Face-to-Face Pays Off
In today’s high-tech world, do some revenue cycle meetings happen via Skype or conference call? Catoe said that his organization does use Skype for certain meetings because employees are spread all across the Carolinas, but he prefers face-to-face meetings for revenue cycle topics.
“I want to see their faces, and I want them to stand up and verbalize their results and have them available for questions,” he says, adding that attendees often bring in examples of problematic forms or other documents that they share with the group. “Having them present to talk with the group is far superior to any discussion that we could have over the phone.”
Not Too Formal
Catoe and Larson said that their revenue cycle meetings are fairly informal, though an agenda is always provided and someone takes minutes.

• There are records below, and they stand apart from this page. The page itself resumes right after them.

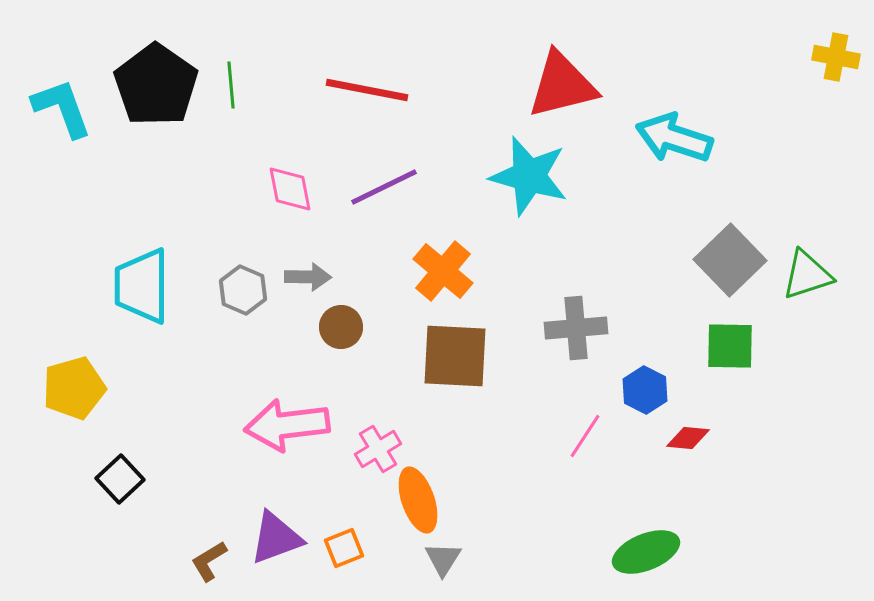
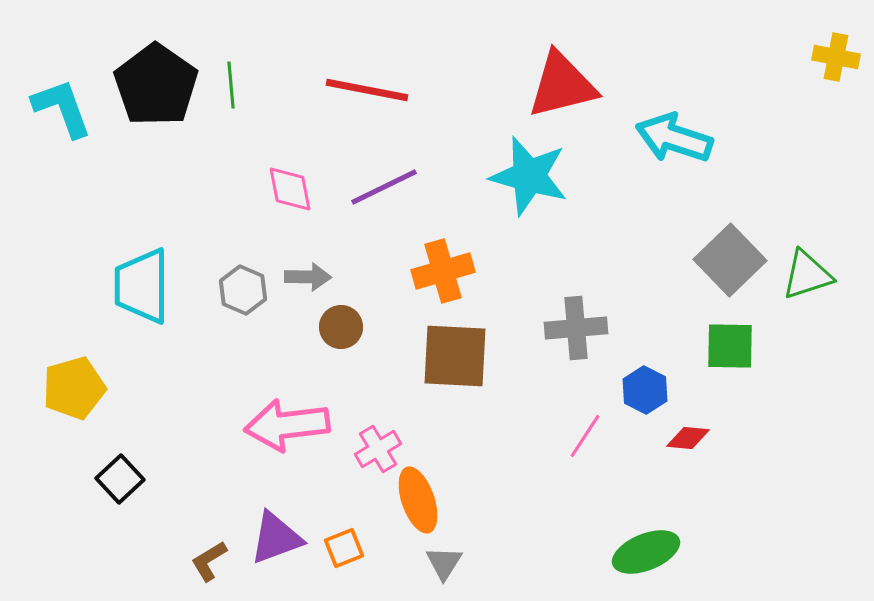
orange cross: rotated 34 degrees clockwise
gray triangle: moved 1 px right, 4 px down
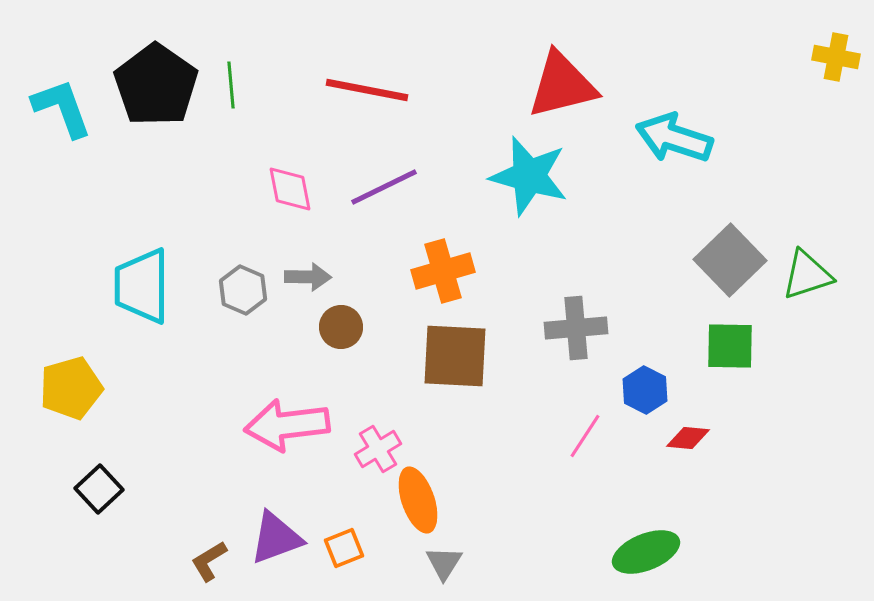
yellow pentagon: moved 3 px left
black square: moved 21 px left, 10 px down
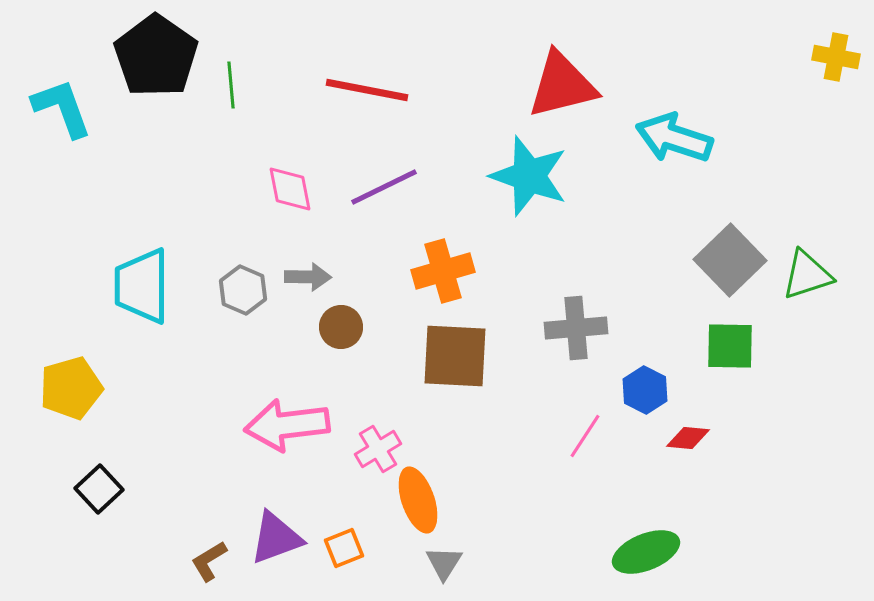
black pentagon: moved 29 px up
cyan star: rotated 4 degrees clockwise
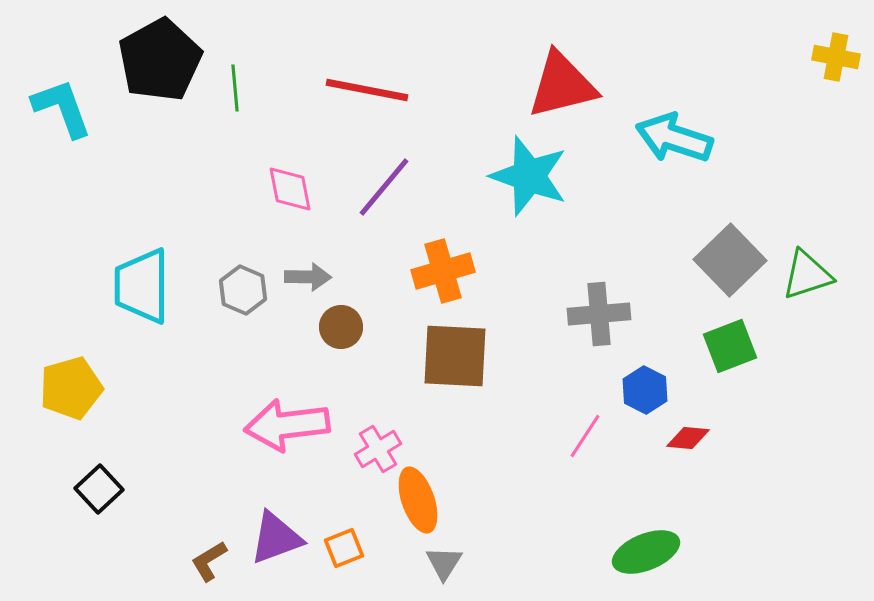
black pentagon: moved 4 px right, 4 px down; rotated 8 degrees clockwise
green line: moved 4 px right, 3 px down
purple line: rotated 24 degrees counterclockwise
gray cross: moved 23 px right, 14 px up
green square: rotated 22 degrees counterclockwise
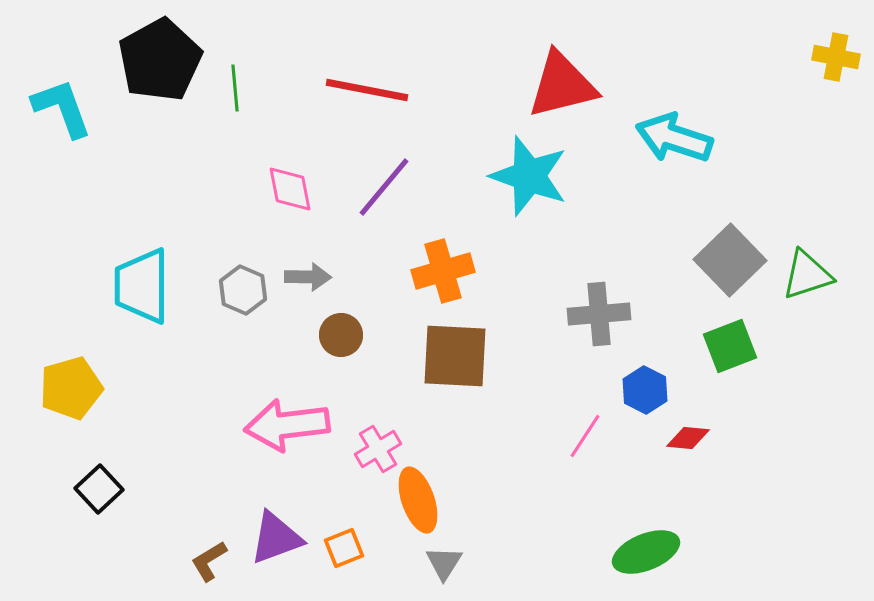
brown circle: moved 8 px down
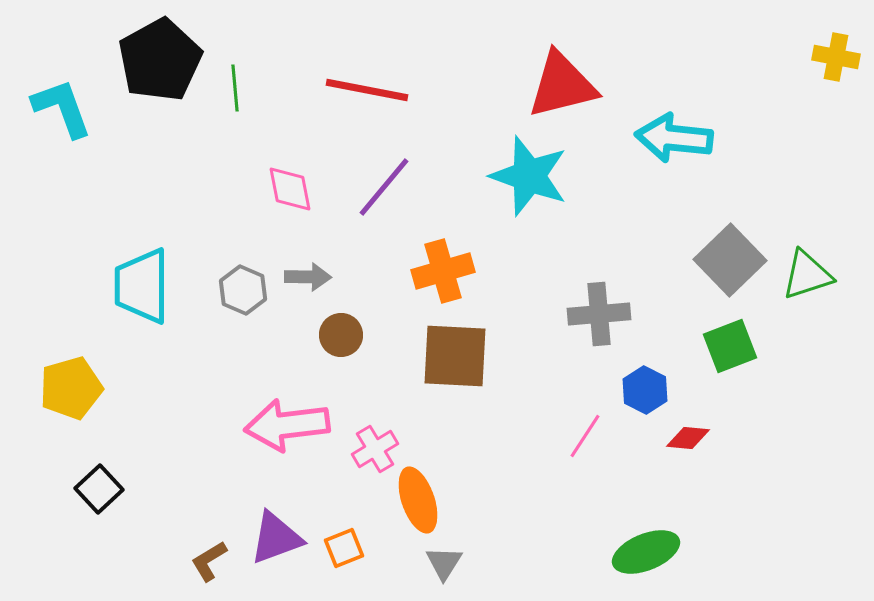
cyan arrow: rotated 12 degrees counterclockwise
pink cross: moved 3 px left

“I don’t like the rigid, formal structure where you have to raise your hand to speak,” Catoe said. “But you do need structure. The meetings have to be action-oriented, purposeful, engaged, and as short as possible but still cover all the required angles.”
Interviewed for this article: David Catoe, FHFMA, is assistant vice president at Carolinas Healthcare System, Charlotte, N.C., and is a member of HFMA’s North Carolina Chapter.
Ryan Larson is executive director/revenue cycle at Children’s Hospital Colorado, Aurora, Col., and a member of HFMA’s Colorado Chapter.